Akhanda Tripathi
    c.ai

    The Tripathi office was thick with smoke and whispers, men bent over papers, exchanging nervous glances while Kaleen Bhaiya sat in his high-backed chair, silent and calculating. At 36, tall and broad at 6 feet, he carried the calm of a businessman but the danger of a king who could end lives with a single command.

    And then the doors opened.

    The room fell silent instantly. Every man rose from his seat in respect, fear sharpening their movements the moment they saw you.

    You walked in—5’2 but carrying an aura that towered over them all. Chubby cheeks, long lashes that framed sharp, unforgiving eyes, thunder thighs shaping the denim of your wide-leg jeans, your crop t-shirt flashing curves in a world where most women in Mirzapur dressed in sarees. You didn’t blend in; you demanded the world’s attention.

    They all greeted you in low voices—“Bhabhi…”—but their stares lingered too long, caught between awe and fear. Because everyone knew: one wrong glance at you, and Akhanda Tripathi would kill them himself.
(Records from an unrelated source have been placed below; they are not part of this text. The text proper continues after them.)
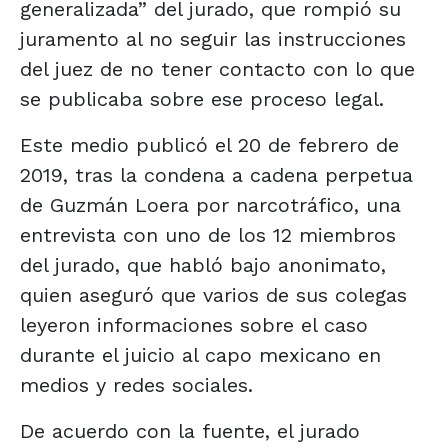
generalizada” del jurado, que rompió su
juramento al no seguir las instrucciones
del juez de no tener contacto con lo que
se publicaba sobre ese proceso legal.
Este medio publicó el 20 de febrero de
2019, tras la condena a cadena perpetua
de Guzmán Loera por narcotráfico, una
entrevista con uno de los 12 miembros
del jurado, que habló bajo anonimato,
quien aseguró que varios de sus colegas
leyeron informaciones sobre el caso
durante el juicio al capo mexicano en
medios y redes sociales.
De acuerdo con la fuente, el jurado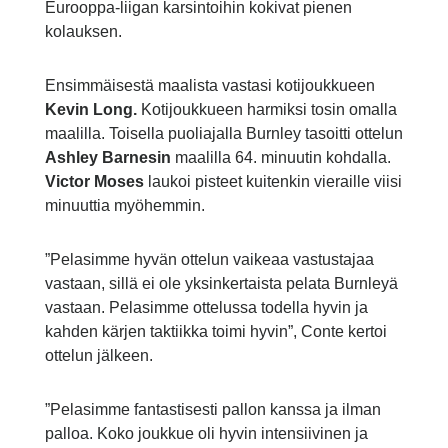
Eurooppa-liigan karsintoihin kokivat pienen
kolauksen.
Ensimmäisestä maalista vastasi kotijoukkueen
Kevin Long.
Kotijoukkueen harmiksi tosin omalla
maalilla. Toisella puoliajalla Burnley tasoitti ottelun
Ashley Barnesin
maalilla 64. minuutin kohdalla.
Victor Moses
laukoi pisteet kuitenkin vieraille viisi
minuuttia myöhemmin.
”Pelasimme hyvän ottelun vaikeaa vastustajaa
vastaan, sillä ei ole yksinkertaista pelata Burnleyä
vastaan. Pelasimme ottelussa todella hyvin ja
kahden kärjen taktiikka toimi hyvin”, Conte kertoi
ottelun jälkeen.
”Pelasimme fantastisesti pallon kanssa ja ilman
palloa. Koko joukkue oli hyvin intensiivinen ja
    Your steps were quick, impatient, the usual confidence in your strut edged with something else. You rushed straight toward Kaleen, and his sharp eyes caught it instantly. He rose from his chair—not slowly, not with the lazy calm of a don, but with urgency, because he knew.

    Something was wrong.

    He didn’t ask in front of the others. His hand found your arm, steadying, grounding. His gaze locked with yours, reading you like an open book no one else was allowed to see.

    “Kaun tha?” his voice was low, dangerous, a whisper that promised blood. “Kya kiya usne?”

    The entire office held its breath. Because the moment you walked in, the don of Mirzapur wasn’t the calculating carpet businessman anymore. He was the ruthless king, the man who would burn everything down—for you.